While no-one is suggesting that those researching the psychology of climate change are intended to intentionally misinterpret evidence to preserve the status quo, there is an obvious relationship between psychological claims and social arrangements. As the authors put it:
“Perhaps most concerning is the possibility that essentializing climate inaction creates a false perception that a failure to act is not only natural but inevitable.”
Atkinson and Jacquet conclude that social scientists and communicators need to challenge the notion that people are simply a collection of psychological barriers to climate action or that any failure to remedy climate change is due to the evolutionary flaws of the human brain. Instead there is a need to emphasize the huge amount of individual and cultural variation in responses to climate change and be realistic about the generalizability of findings from psychology research. They point out that this is particularly true for WEIRD populations, frequently living in countries with very powerful institutional actors that are resistant to climate policy.
They also suggest that we need to spell out the way that the most challenging barriers to tackling global warming are not from human biology, but are in fact from human culture. And although psychology shapes the landscape in important ways, current institutions and policies are not biologically determined, no matter how ‘natural’ they seem. They point to the way that a highly individualistic worldview has come to dominate politics, creating a cultural matrix that psychological research needs to help people step outside of, and support a wider understanding of the way culture shapes climate action.
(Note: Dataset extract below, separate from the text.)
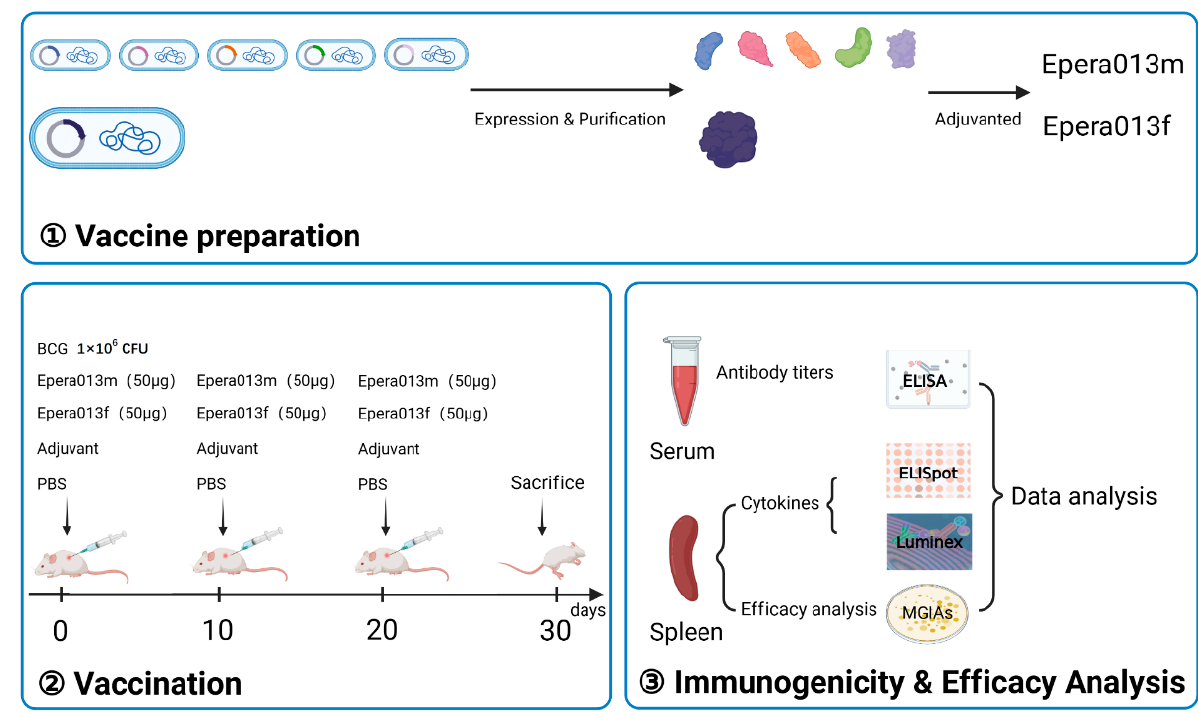
Figure 1. Schematic diagram of experimental design and procedures of the immunogenicity and efficacy evaluation of Epera013, Epera013m and BCG. CFU, colony forming unit; ELISA, enzyme linked immunosorbent assay; Elispot, enzyme linked immunospot assay; MGIAs, mycobacterium growth inhibition assays.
With this in mind, they cite bodies of knowledge that can offer a new agenda for addressing climate action. This includes work on the factors that gave rise to Western norms of self-interest and individualism; how ideology, moral tribalism and online networks influence climate change discourse; how culture trumps the individual conscience; the role of self-conscious emotions, social exposure, and reputation; people’s relationship to ‘the economy’ and curing their obsession with economic growth; how wealthy elites and corporate lobbying can sway decision makers and public opinion; and how new technologies and cultural norms can be harnessed to change the way people eat, travel, work and recreate.
They conclude their paper by citing philosopher Dale Jamieson who noted,
“Ultimately, the failure to take action on climate change rests with our institutions of decision making, not on our ways of knowing”
Clearly climate action is a hugely pressing issue of our time (indeed perhaps the most pressing) but the notion that humans are not designed to make change happen is not limited to this. The lessons learnt here are widespread across a range of issues, not only climate action.
The authors make a good case and point to an increasing body of evidence that suggests the widespread conceptualisation of humans is too narrow, failing to explain reality. We urgently need a broader reading of the psychology literature to inform public debate and to identify ways to make change happen.